Przedsiębiorstwa wod.-kan. będą wnioskować w większości o podwyżki taryf za wodę i ścieki – ocenił w rozmowie z Serwisem Samorządowym PAP Paweł Rusiecki, zastępca dyrektora Departamentu Zarządzania Środowiskiem Wodnym, PGW Wody Polskie. Jego zdaniem nie powinny być one jednak tak drastyczne jak w przypadku odpadów komunalnych.

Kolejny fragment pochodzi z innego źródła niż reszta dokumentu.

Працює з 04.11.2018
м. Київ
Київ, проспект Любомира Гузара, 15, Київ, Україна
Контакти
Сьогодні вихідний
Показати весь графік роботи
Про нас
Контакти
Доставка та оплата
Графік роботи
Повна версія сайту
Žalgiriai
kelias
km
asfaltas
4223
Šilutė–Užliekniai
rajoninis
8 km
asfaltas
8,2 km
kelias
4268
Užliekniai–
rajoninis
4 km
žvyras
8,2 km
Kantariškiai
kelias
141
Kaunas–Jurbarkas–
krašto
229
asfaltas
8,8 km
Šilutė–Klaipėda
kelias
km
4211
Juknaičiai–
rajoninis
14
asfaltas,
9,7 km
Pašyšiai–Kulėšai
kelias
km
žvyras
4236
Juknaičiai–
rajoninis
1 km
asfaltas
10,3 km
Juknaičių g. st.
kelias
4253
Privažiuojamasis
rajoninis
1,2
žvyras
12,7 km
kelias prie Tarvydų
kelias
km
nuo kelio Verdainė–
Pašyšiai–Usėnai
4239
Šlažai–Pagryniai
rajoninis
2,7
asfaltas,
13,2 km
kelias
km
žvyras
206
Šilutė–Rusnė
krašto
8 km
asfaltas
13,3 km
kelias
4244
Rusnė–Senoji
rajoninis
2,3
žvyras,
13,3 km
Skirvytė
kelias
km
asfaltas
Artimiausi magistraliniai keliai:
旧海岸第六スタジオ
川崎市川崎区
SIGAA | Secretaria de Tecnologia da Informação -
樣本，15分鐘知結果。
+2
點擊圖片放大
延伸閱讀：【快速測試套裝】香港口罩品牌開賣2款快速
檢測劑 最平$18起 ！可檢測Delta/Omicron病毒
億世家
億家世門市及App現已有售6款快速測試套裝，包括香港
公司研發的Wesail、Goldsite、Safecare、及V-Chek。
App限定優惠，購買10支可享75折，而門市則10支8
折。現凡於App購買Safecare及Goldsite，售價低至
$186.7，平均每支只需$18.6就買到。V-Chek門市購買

Ekspert Wód Polskich, które są regulatorem zatwierdzającym taryfy za wodę i ścieki przypomniał, że kończy się trzyletni okres obowiązywania obecnych taryf wodno-kanalizacyjnych. Jak zaznaczył, większość przedsiębiorstw branży wod.-kan. złoży do RZGW w I kwartale 2021 r. wnioski taryfowe na kolejny okres.
Zdaniem Rusieckiego w większości przypadków należy spodziewać się propozycji podwyżek cen wody i ścieków. Nie powinny być one jednak tak drastyczne jak w przypadku odpadów komunalnych.
Rusiecki ostrzegł też przed praktyką niektórych gmin, które próbują na podstawowej działalności zbiorowego zaopatrzenia w wodę, podnosić ceny podatkami.
PAP: Kończy się trzyletni okres obowiązywania aktualnych taryf wodno-ściekowych. Kiedy PGW Wody Polskie spodziewa się największej liczby wniosków taryfowych?
Paweł Rusiecki, zastępca dyrektora Departamentu Zarządzania Środowiskiem Wodnym, PGW Wody Polskie: Przedsiębiorstwa wod.-kan. już od jakiegoś czasu szykują się do kolejnego trzyletniego procesu taryfikacji - to drugi taki okres. Pierwszy miał miejsce w marcu 2018 r. Wtedy wszystkie wnioski taryfowe wpłynęły do RZGW jednocześnie, a było ich ponad 2,5 tys. W związku z tym, że były one zatwierdzane w różnym czasie, ten trzyletni okres mija dla poszczególnych przedsiębiorstw w różnym terminie. Natomiast spodziewamy się, że najwięcej wniosków do RZGW wpłynie w miesiącach od stycznia do lutego 2021 r. Będziemy mieć więc bardzo mało czasu na ocenę i weryfikację.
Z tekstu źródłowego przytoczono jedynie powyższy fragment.